Scalable Complementary Logic Gates with Chemically Doped Semiconducting Carbon Nanotube Transistors

Abstract

Use of random network carbon nanotube (CNT) transistors and their applications to complementary logic gates have been limited by several factors such as control of CNT density, existence of metallic CNTs producing a poor yield of devices, absence of stable n-dopant and control of precise position of the dopant, and absence of a scalable and cost-effective fabrication process. Here, we report a scalable and cost-effective fabrication of complementary logic gates by precisely positioning an air-stable n-type dopant, viologen, by inkjet printing on a separated semiconducting CNTs network. The obtained CNT transistors showed a high yield of nearly 100% with an on/off ratio of greater than 10(3) in an optimized channel length (∼9 μm).

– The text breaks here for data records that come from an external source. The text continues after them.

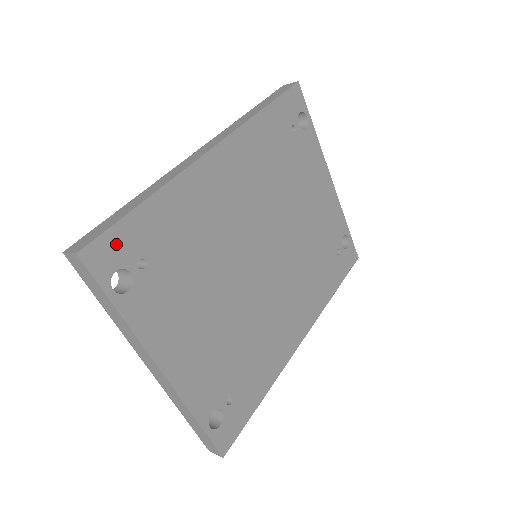
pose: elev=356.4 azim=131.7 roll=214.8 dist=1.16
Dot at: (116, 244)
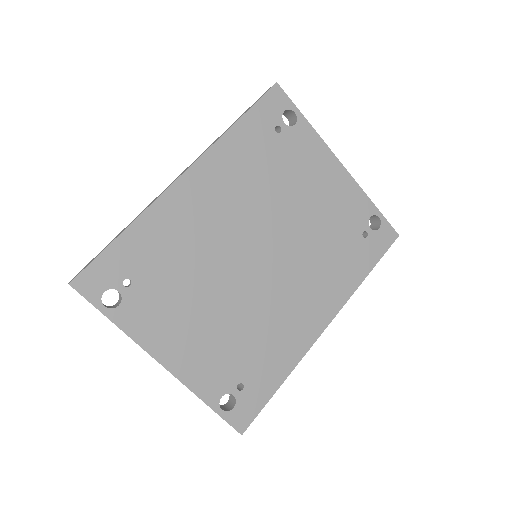
Dot at: (101, 271)
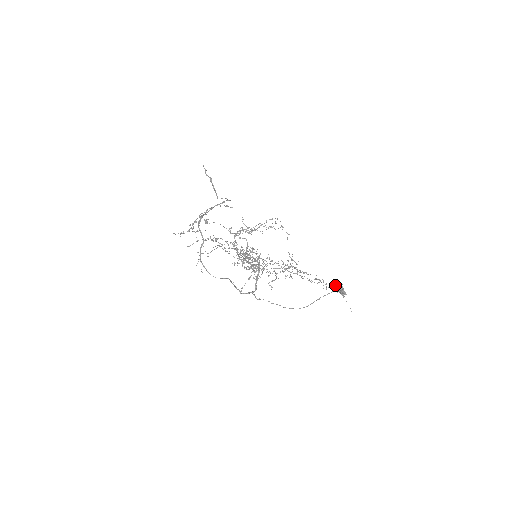
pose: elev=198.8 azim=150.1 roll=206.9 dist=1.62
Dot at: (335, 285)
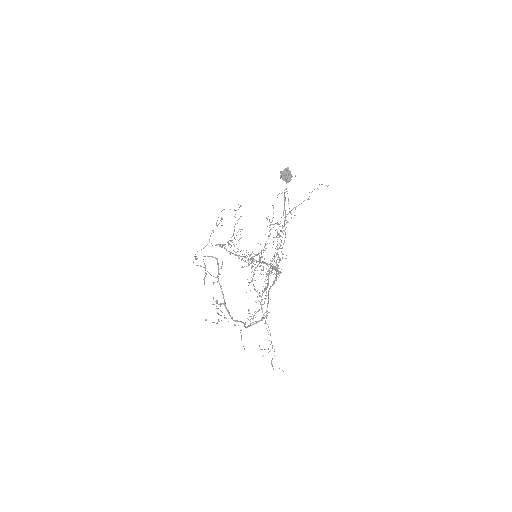
Dot at: (281, 177)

The n-doped semiconducting carbon nanotube transistors showed a nearly symmetric behavior in the on/off current and threshold voltage with p-type transistors. CMOS inverter, NAND, and NOR logic gates were integrated on a HfO2/Si substrate using the n/p transistor arrays. The gain of inverter is extraordinarily high, which is around 45, and NAND and NOR logic gates revealed excellent output on and off voltages. These series of whole processes were conducted under ambient conditions, which can be used for large-area and flexible thin film technology.